We have the grossest domestic product on Earth, and yet we are not even among the world’s 10 happiest nations. Our satisfaction with life remains stable or falling, despite decades of steady income growth. 

Poverty, especially amid plenty, is not a source of happiness. Our society is filled with have-littles, whose lives would be enhanced by better food, shelter, clothing, education, health care, and financial security. To the contrary, a wealthy elite, with more than they can ever use, demands that the food stamps of the poor be converted, through tax cuts, into private jets for its own pleasure.  

If we, as a society, were to heed the core lesson of backpacking—to live in balance—perhaps we wouldn’t fear a massive transfer of wealth from rich to poor. The backpacking ethic also fosters an understanding that the best things in life aren’t things. 

On the trails of my youth, we had no iPods or cellphones. A deck of cards provided all the games we needed. We made our own music with songs around the campfire. We had so little but enjoyed so much. With lighter packs, we moved gracefully, finding ourselves out of breath only on the steepest grades.

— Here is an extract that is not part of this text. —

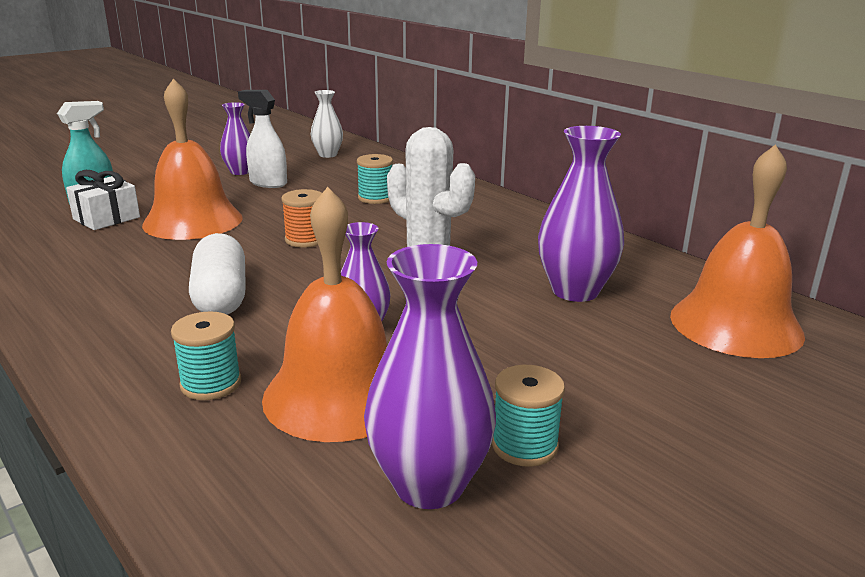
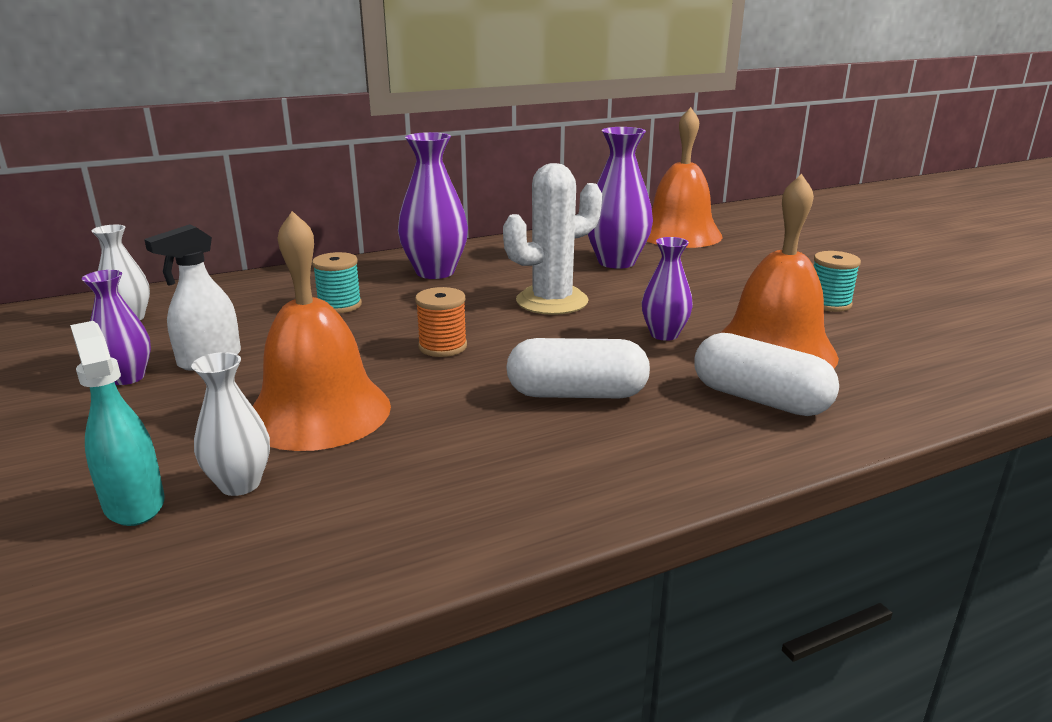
camera: 75 degrees left, 0 degrees up
white gift [66,170,140,230] -> white vase [191,352,270,496]
turquoise spool [171,311,241,400] -> white capsule [694,333,839,416]
purple vase [364,244,496,509] -> purple vase moved to [398,132,468,279]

We were free. We had time to be, time to think. We read John Muir, who explored those same trails carrying little more than a blanket, crackers, and tea, and we felt the truth of his words: 

            “Walk away quietly in any direction and taste the freedom of the

            Mountaineer… Nature’s peace will flow into you as sunshine flows into

            trees. The winds will blow their freshness into you and the storms

            their energy, while your cares drop off like autumn leaves.” 

We walked in beauty, as the Navajo say. Beauty above us in the wide crystal sky, beauty below in the fields of colorful wildflowers, beauty before us in mountains, lakes, and waterfalls, in the grand thunderheads and cleansing rain, beauty in the deer that wandered by at dawn and dusk, in the flash of the trout on still water, in the dewdrops on the morning meadows, and in the ever-present song of the white-crowned sparrow.  

The memories of those glorious days of my childhood follow me through all the days of my life, their lessons never to be forgotten.